When Jennings recorded Honky Tonk Heroes in 1973, he broke so many rules that the album turned into one of the opening salvos of outlaw country, along with Willie’s Shotgun Willie, which had come out two weeks earlier on Atlantic, and Jerry Jeff’s Viva Terlingua at the end of the year. Besides singing nine tracks by an unproven songwriter, Jennings insisted on using his own touring band in the studio. The result was a record that holds up like Creedence Clearwater Revival.
Honky Tonk Heroes wasn’t a big hit, but it continues to influence, not just in the material, but in the manner it was made. “There’s always one more way to do things,” Waylon said, “and that’s your own way.”

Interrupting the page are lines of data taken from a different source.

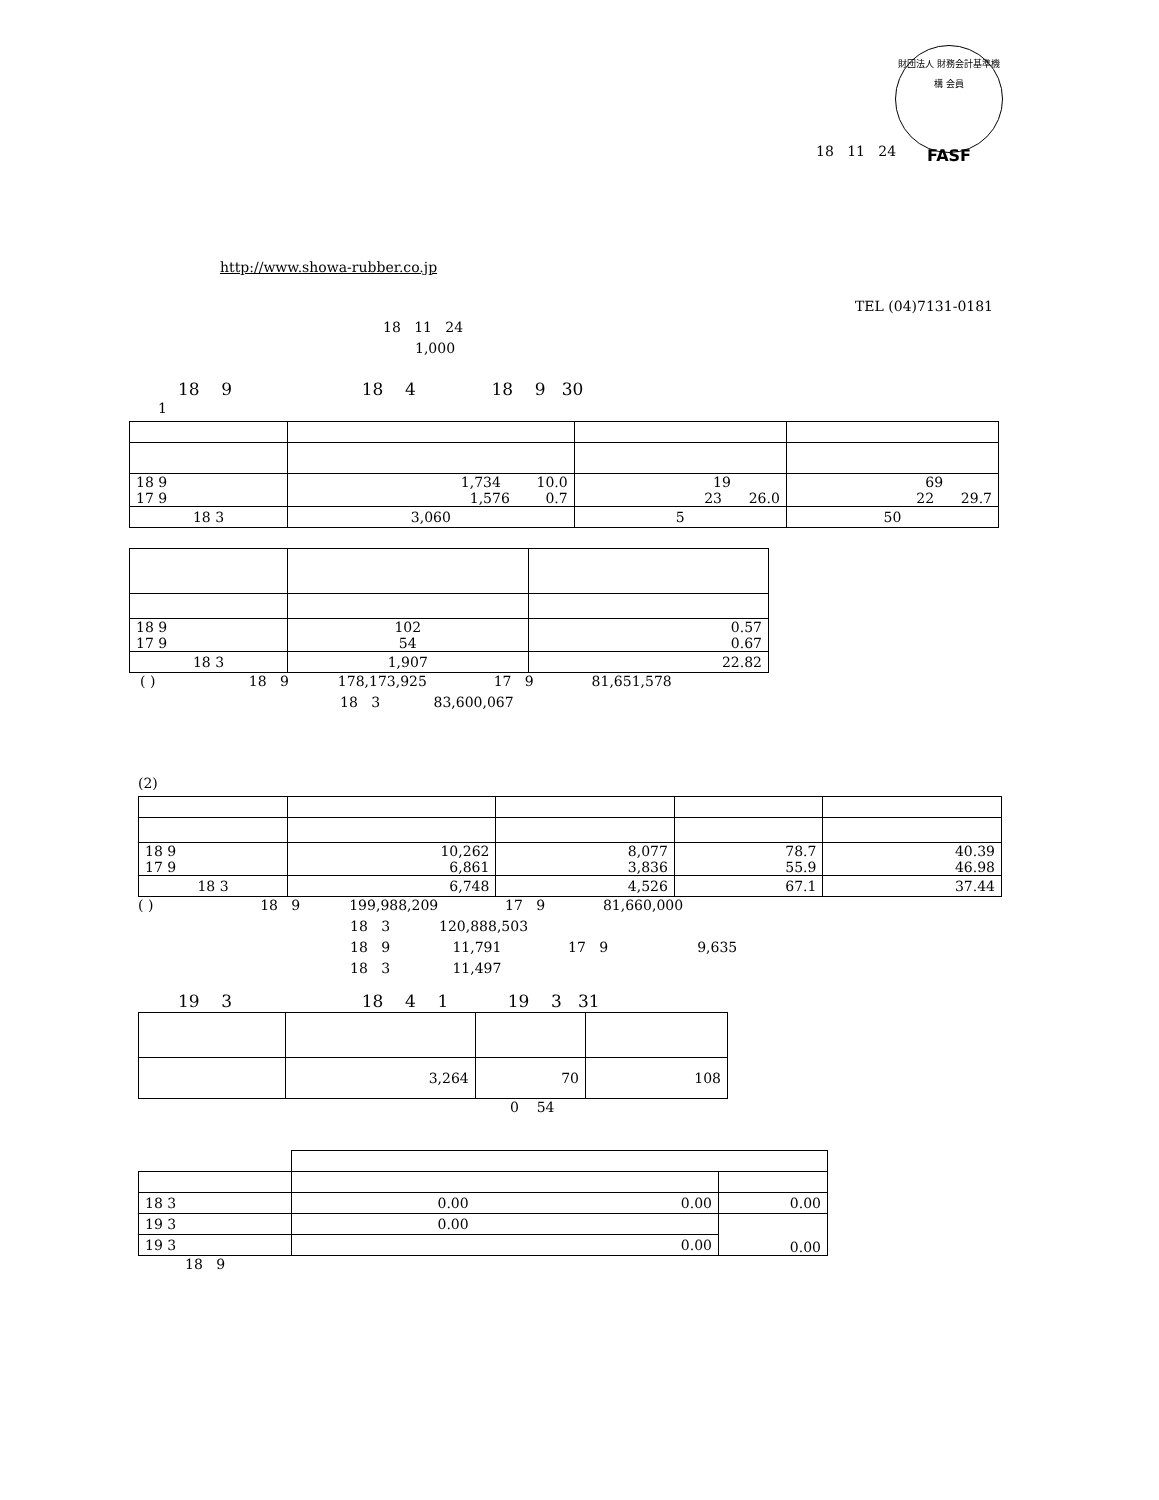財団法人 財務会計基準機構 会員
FASF
18 11 24
http://www.showa-rubber.co.jp
TEL (04)7131-0181
18 11 24
1,000
18 9 18 4 18 9 30
1
| 18 9 17 9 | 1,734 10.0 1,576 0.7 | 19 23 26.0 | 69 22 29.7 |
| 18 3 | 3,060 | 5 | 50 |
| 18 9 17 9 | 102 54 | 0.57 0.67 |
| 18 3 | 1,907 | 22.82 |
( ) 18 9 178,173,925 17 9 81,651,578
18 3 83,600,067
(2)
| 18 9 17 9 | 10,262 6,861 | 8,077 3,836 | 78.7 55.9 | 40.39 46.98 |
| 18 3 | 6,748 | 4,526 | 67.1 | 37.44 |
( ) 18 9 199,988,209 17 9 81,660,000
18 3 120,888,503
18 9 11,791 17 9 9,635
18 3 11,497
19 3 18 4 1 19 3 31
| | 3,264 | 70 | 108 |
0 54
| 18 3 | 0.00 0.00 | 0.00 |
| 19 3 | 0.00 | 0.00 |
| 19 3 | 0.00 | |
18 9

Billy Joe Shaver, who passed away in Oct. 2020 at age 81, went on to become the poet laureate of Texas country, a writer like Tom Waits who could sum up so much with a single line. "There's a lot of rough ol' boys down in Texas who might look at singin' and songwritin' as a weaker profession. So we give it to 'em tough," said Bubba Shaver, who signed his poems in the high school paper using his real name as a disguise. "Plus there's that pride. Guys like me and Rodney Crowell and Guy Clark would be embarrassed to write a bad song, no matter how much money it made."